Beirut by-elections for slain MPs

Lebanese president opposes the move, declaring cabinet decision illegal.

    Thousands of mourners joined Eido's
    funeral in Beirut [EPA]

    But the governing coalition, which made the decision on Saturday, said it will press on with the elections even if Lahoud does not give the presidential approval required by the constitution.

     

    "Our decision is to hold the elections," Aridi said.

     

    Two governments

     

    Lahoud has 15 days to approve the cabinet decree calling for by-elections.
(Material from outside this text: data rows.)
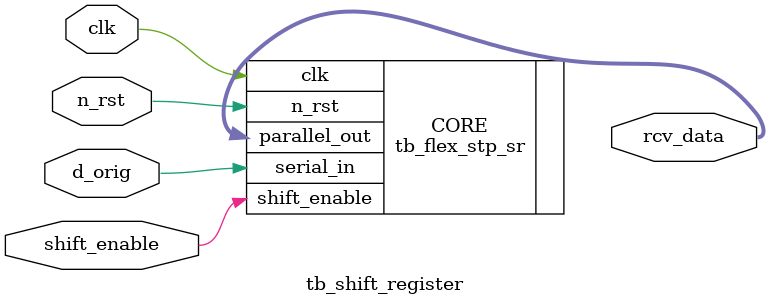
<source format=sv>

module tb_shift_register(
		      input wire clk,
		      input wire n_rst,
		      input wire shift_enable,
		      input wire d_orig,
		      output wire [7:0] rcv_data
		      );
   
	tb_flex_stp_sr 
	#(
		.NUM_BITS(8),
		.SHIFT_MSB(0)
		)
	CORE(
		.clk(clk),
		.n_rst(n_rst),
		.serial_in(d_orig),
		.shift_enable(shift_enable),
		.parallel_out(rcv_data)
	);

endmodule // shift_register

</source>
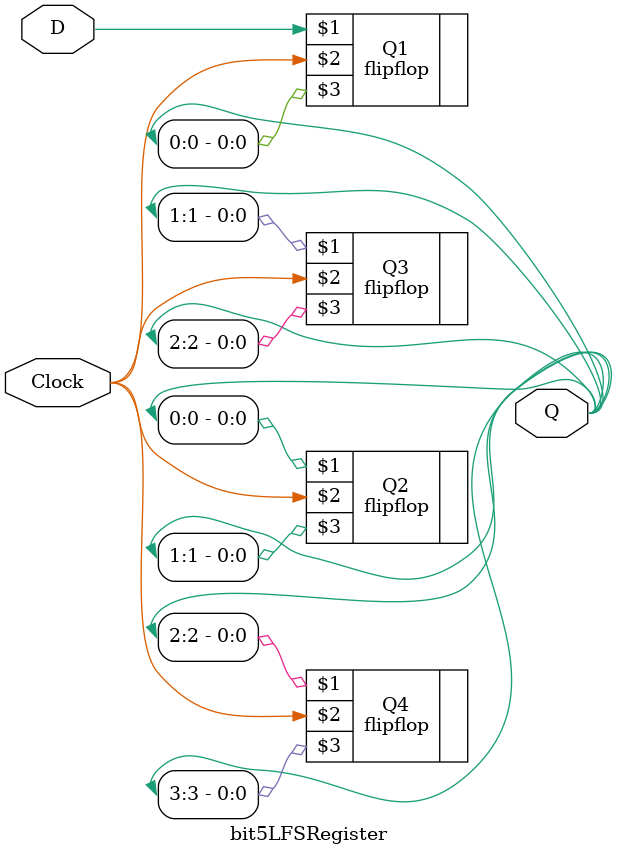
<source format=v>
module bit5LFSRegister(D,Clock,Q);
input D, Clock;
output [0:3]Q;

flipflop Q1 (D,Clock,Q[0]);

flipflop Q2 (Q[0],Clock,Q[1]);

flipflop Q3 (Q[1],Clock,Q[2]);

flipflop Q4 (Q[2],Clock,Q[3]);

endmodule

</source>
Political sources say a move by the cabinet to hold the elections without Lahoud's approval might encourage him to appoint a new cabinet, leaving Lebanon with two governments.

     

    The assassination of Eido, killed with nine other people on Wednesday, reduced the majority of the anti-Damascus coalition to four.

     

    The governing coalition, which has strong US backing, won its majority in elections following the 2005 withdrawal of Syrian forces from Lebanon.

     

    Syria was forced to pull out of Lebanon due to international pressure and mass protests after the February 14, 2005 assassination of Rafik al-Hariri, the former prime minister, whose killing many blame on Damascus.

     

    Syria denies involvement in the killing of al-Hariri and other anti-Syrian figures including Eido, a Sunni Muslim politician in Beirut, and Gemayel, who was a Maronite Christian legislator and a cabinet minister.

     

    Lebanon's political system guarantees representation for the country's array of religious communities by allocating government posts and parliamentary seats on the basis of sect.

     

    Lahoud and the opposition have said the cabinet lost its legitimacy in November when ministers from Hezbollah and Amal quit, stripping the government of all its Shia Muslim representation.

     

    Hezbollah and Amal, which represent the vast majority of Lebanon's Shias, are allies of Syria.